La Baleine tire également parti de la technologie ; Charlie est un professeur d’université en ligne qui refuse de montrer son visage à la caméra. Le fait de voir ses vidéoconférences, ses courriels et ses notes obsessionnelles montre pourquoi il est si obsédé par le fait de travailler tout le temps ; cela rend la révélation qu’il fait tout cela pour Ellie encore plus puissante. De simples indices contextuels (comme les images d’actualité des primaires de l’élection présidentielle de 2016) ancrent Charlie dans un temps et un lieu spécifiques ; il y a un monde actif autour de lui, mais il ne le voit jamais. Le Fils n’a aucun de ces détails ; si le texte lui-même est intemporel, il n’est pas facile à traduire.

Flashbacks et exposition dans ‘La Baleine’ et ‘Le Fils’.

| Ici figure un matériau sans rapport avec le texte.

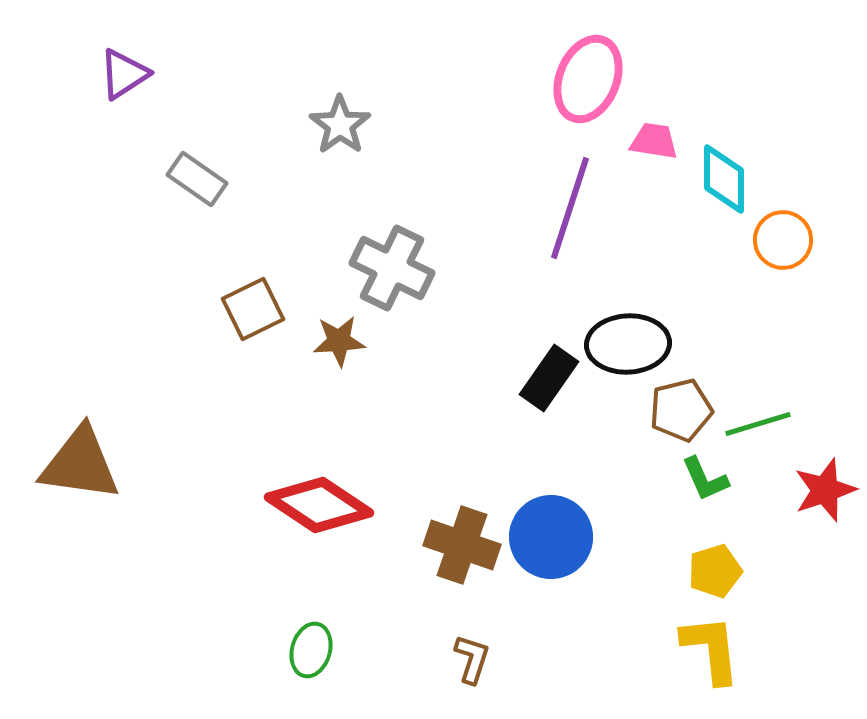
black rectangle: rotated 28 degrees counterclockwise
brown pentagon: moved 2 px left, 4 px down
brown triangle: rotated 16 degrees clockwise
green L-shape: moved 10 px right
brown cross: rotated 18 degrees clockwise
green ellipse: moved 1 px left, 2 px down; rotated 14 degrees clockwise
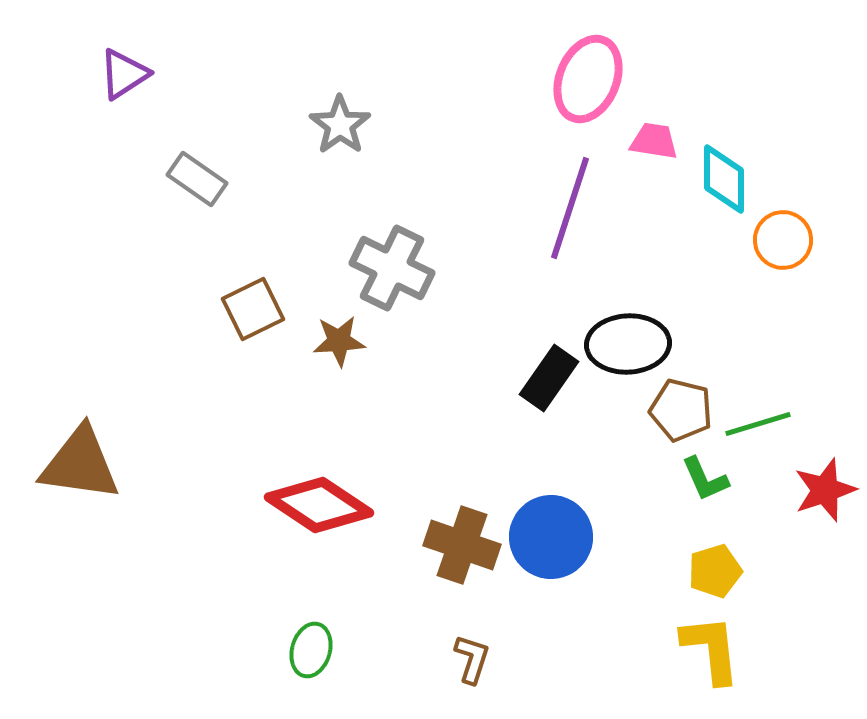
brown pentagon: rotated 28 degrees clockwise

la-baleine-malade-couleImage via Vanity Fair

Les deux films font allusion à des événements passés, mais c’est La Baleine qui trouve un moyen créatif de les exposer. Les publications d’Ellie sur les réseaux sociaux permettent d’indiquer son état émotionnel, et nous voyons le chagrin de Charlie lorsqu’il regarde les photos de son partenaire, qui est décédé. Le film est également capable d’éplucher lentement l’expérience de Charlie avec la religion alors que le missionnaire Thomas (Ty Simpkins) fouille son appartement.

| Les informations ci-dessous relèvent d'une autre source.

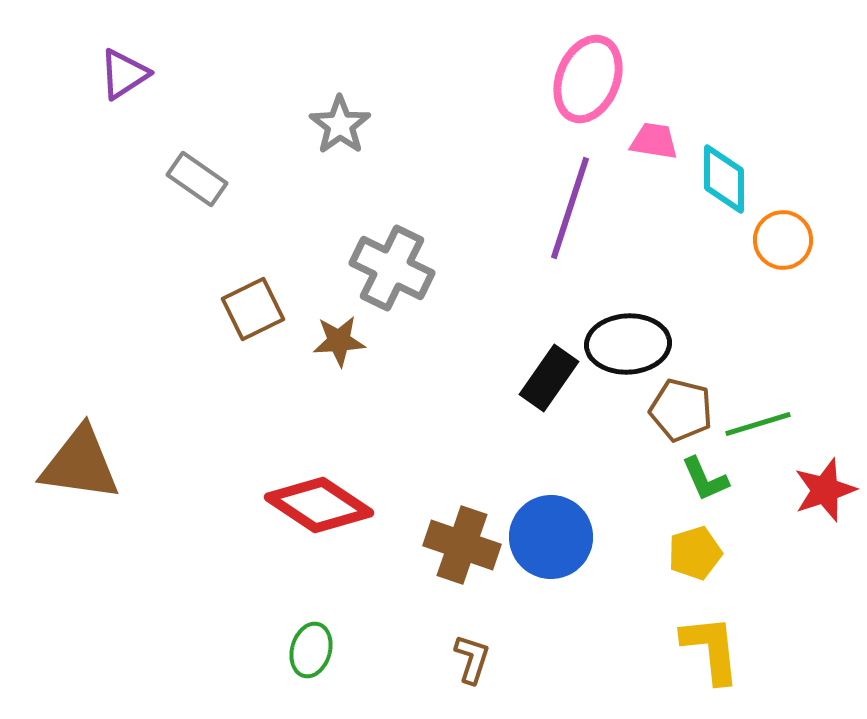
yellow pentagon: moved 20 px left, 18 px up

Dans Le Fils, toute l’exposition est livrée sous forme de dialogue ; Anthony Hopkins apparaît même dans le rôle du père de Peter pour faire la leçon au public sur l’enfance terrible de son fils. Il n’y a pas le moindre soupçon de subtilité dans les discussions que Peter a avec les médecins consultants de Nicholas, ce qui rend le commentaire sur la santé mentale particulièrement déplaisant. Les brefs flashbacks qui nous permettent de voir Peter et Nicholas nager ensemble sur la plage ressemblent aux souvenirs d’enfance les plus génériques qui soient.

Il y a un pouvoir à voir quelque chose en direct, mais le cinéma exige plus qu’une simple authenticité. Il doit y avoir une manière artistique de communiquer une histoire visuellement, car parfois, il est préférable que l’histoire reste sur scène. The Whale est une expérience puissante qui se suffit à elle-même en tant que traduction, tandis que The Son peut faire regretter au public d’avoir vu cette même histoire dans son format original.